The criminal complaint, amended Tuesday and obtained by The Independent, does not confirm Mayer and Tatiana Casap’s identities. The pair’s relatives confirmed that they were found dead in various statements to local media.

Around 12 hours after the bodies were found, Casap was apprehended in WaKeeney, Kansas, some 800 miles from his home in the Milwaukee suburbs after a traffic stop.

Police were alerted to the family’s home after Mayer’s mother, Judith, requested a welfare check on Friday morning. She said she had not been in contact with her son in weeks and had received a spate of suspicious messages from her son's phone on February 23.

School authorities were also concerned as the 17-year-old reportedly failed to show up for two weeks before the discovery at his home despite previously having a “perfect school attendance,” stated the complaint.

Mayer’s sister last had contact with him on February 18 when he told her that he had been feeling “pretty sick and was going to take some time off social media.”

At 1.52 p.m. Friday, officials found a woman, believed to be Tatiana, lying on the first floor hallway, with “her face blackened from decomposition [and] dried blood [was present] on the floor around her.”

The boy's mother was dressed in a jacket but had towels covering her legs and a blanket draped over her body.

Crucially, they observed an exit wound in her back, near her right shoulder, and what appeared to be a bullet hole in the wall next to her body. Her car was noted to not be at the home, while Mayer’s was.

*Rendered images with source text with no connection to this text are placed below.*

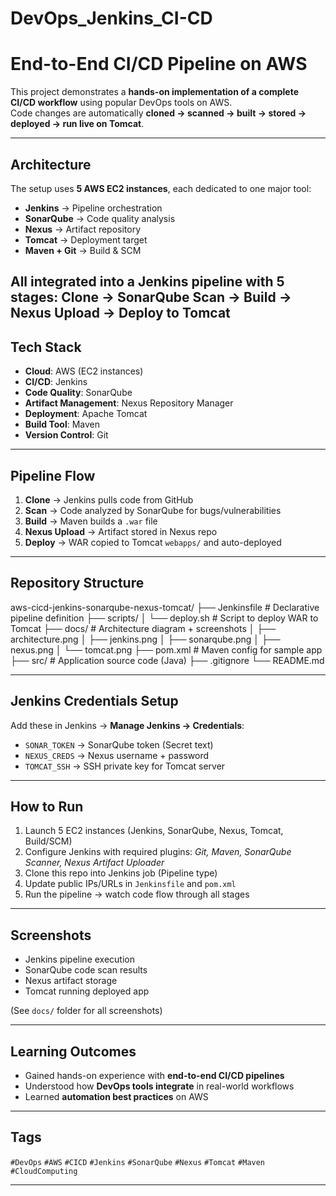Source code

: # DevOps_Jenkins_CI-CD

# End-to-End CI/CD Pipeline on AWS

This project demonstrates a **hands-on implementation of a complete CI/CD workflow** using popular DevOps tools on AWS.  
Code changes are automatically **cloned → scanned → built → stored → deployed → run live on Tomcat**.

---

## Architecture

The setup uses **5 AWS EC2 instances**, each dedicated to one major tool:

- **Jenkins** → Pipeline orchestration  
- **SonarQube** → Code quality analysis  
- **Nexus** → Artifact repository  
- **Tomcat** → Deployment target  
- **Maven + Git** → Build & SCM  

All integrated into a Jenkins pipeline with **5 stages**:
Clone → SonarQube Scan → Build → Nexus Upload → Deploy to Tomcat
---

## Tech Stack
- **Cloud**: AWS (EC2 instances)  
- **CI/CD**: Jenkins  
- **Code Quality**: SonarQube  
- **Artifact Management**: Nexus Repository Manager  
- **Deployment**: Apache Tomcat  
- **Build Tool**: Maven  
- **Version Control**: Git  

---

## Pipeline Flow

1. **Clone** → Jenkins pulls code from GitHub  
2. **Scan** → Code analyzed by SonarQube for bugs/vulnerabilities  
3. **Build** → Maven builds a `.war` file  
4. **Nexus Upload** → Artifact stored in Nexus repo  
5. **Deploy** → WAR copied to Tomcat `webapps/` and auto-deployed  

---

## Repository Structure
aws-cicd-jenkins-sonarqube-nexus-tomcat/
├── Jenkinsfile # Declarative pipeline definition
├── scripts/
│ └── deploy.sh # Script to deploy WAR to Tomcat
├── docs/ # Architecture diagram + screenshots
│ ├── architecture.png
│ ├── jenkins.png
│ ├── sonarqube.png
│ ├── nexus.png
│ └── tomcat.png
├── pom.xml # Maven config for sample app
├── src/ # Application source code (Java)
├── .gitignore
└── README.md


---

## Jenkins Credentials Setup
Add these in Jenkins → **Manage Jenkins → Credentials**:

- `SONAR_TOKEN` → SonarQube token (Secret text)  
- `NEXUS_CREDS` → Nexus username + password  
- `TOMCAT_SSH` → SSH private key for Tomcat server  

---

## How to Run
1. Launch 5 EC2 instances (Jenkins, SonarQube, Nexus, Tomcat, Build/SCM)  
2. Configure Jenkins with required plugins: *Git, Maven, SonarQube Scanner, Nexus Artifact Uploader*  
3. Clone this repo into Jenkins job (Pipeline type)  
4. Update public IPs/URLs in `Jenkinsfile` and `pom.xml`  
5. Run the pipeline → watch code flow through all stages  

---

## Screenshots
- Jenkins pipeline execution  
- SonarQube code scan results  
- Nexus artifact storage  
- Tomcat running deployed app  

(See `docs/` folder for all screenshots)

---

## Learning Outcomes
- Gained hands-on experience with **end-to-end CI/CD pipelines**  
- Understood how **DevOps tools integrate** in real-world workflows  
- Learned **automation best practices** on AWS  

---

## Tags
`#DevOps` `#AWS` `#CICD` `#Jenkins` `#SonarQube` `#Nexus` `#Tomcat` `#Maven` `#CloudComputing`  

---

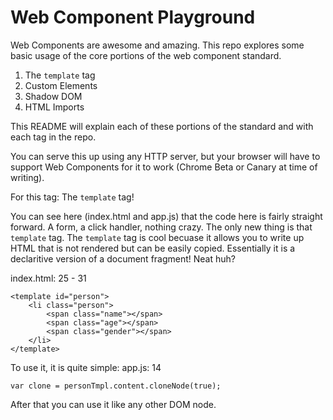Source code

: Web Component Playground
========================

Web Components are awesome and amazing. This repo explores some basic usage of the core portions of the web component standard.

1. The `template` tag
2. Custom Elements
3. Shadow DOM
4. HTML Imports

This README will explain each of these portions of the standard and with each tag in the repo.

You can serve this up using any HTTP server, but your browser will have to support Web Components for it to work (Chrome Beta or Canary at time of writing).

For this tag: The `template` tag!

You can see here (index.html and app.js) that the code here is fairly straight forward. A form, a click handler, nothing crazy. The only new thing is that `template` tag. The `template` tag is cool becuase it allows you to write up HTML that is not rendered but can be easily copied. Essentially it is a declaritive version of a document fragment! Neat huh?

index.html: 25 - 31

	<template id="person">
		<li class="person">
			<span class="name"></span>
			<span class="age"></span>
			<span class="gender"></span>
		</li>
	</template>

To use it, it is quite simple: app.js: 14

	var clone = personTmpl.content.cloneNode(true);

After that you can use it like any other DOM node.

A second body, believed to be Mayer’s was found at around 5 p.m. that day, in the office of the home. The body was described as “a male with a gray beard” who was found with a gunshot wound to his head and covered by a pile of clothing.

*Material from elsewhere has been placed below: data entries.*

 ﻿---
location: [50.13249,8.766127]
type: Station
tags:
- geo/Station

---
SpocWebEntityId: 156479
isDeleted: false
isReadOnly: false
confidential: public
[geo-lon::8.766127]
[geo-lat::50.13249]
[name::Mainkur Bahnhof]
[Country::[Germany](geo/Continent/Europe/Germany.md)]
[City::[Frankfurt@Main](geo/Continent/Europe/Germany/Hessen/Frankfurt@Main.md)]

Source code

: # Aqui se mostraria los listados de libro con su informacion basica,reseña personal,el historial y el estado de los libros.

The family home where the suspect lived with his parents in the Milwaukee suburbs (Google Streetview)

Days before the incident, Casap, was spotted by a neighbor driving his stepfather’s Volkswagen Atlas alone. The absence of the families’ “small black dog” was also noted.

After the discovery, Casap’s phone and his mother’s phone were both pinged to Cheyenne, Wyoming.

Advanced location records revealed that Casap’s cell appeared to leave Waukesha, just outside of Milwaukee, on February 24 at around 10 a.m. before it traveled through Illinois, Iowa, Nebraska, and finally Wyoming and Colorado.

Only one stop was recorded – The World’s Largest Truckstop in Walcott, Iowa, at 2:25 p.m. on February 24 for just under 30 minutes.

Video surveillance reviewed by the Walcott Iowa Police Department confirmed that the father’s VW Atlas aligned with that timeframe. Casap could be seen driving the vehicle along with the family’s little black dog.

“Based on the defendant’s school photo, Officer Horihan [of Walcott PD] believed the lone occupant of the vehicle was the defendant and he was accompanied by a small black dog, consistent with the dog that was missing from the residence,” stated the criminal complaint.

A police search of the home recovered paperwork confirming that Casap’s stepfather owned a Smith and Wesson .357 Magnum firearm which was not found on the premises.

Police tracked Casap down at around 11:25 p.m. Friday and performed a traffic stop.

This is when they noticed the missing firearm on the passenger side along with the small black dog.

The victims’ driving licenses were also inside the car along with unused ammunition for the weapon and spent shell casings.

Casap has been held in custody and appeared for a court hearing Monday where a warrant for his arrest was announced along with extradition from Kansas back to Wisconsin.

He is scheduled to appear in Trego County District Court in Kansas on the afternoon of March 17 unless Wisconsin authorities pick him up beforehand, stated a court judge via the Monday court hearing.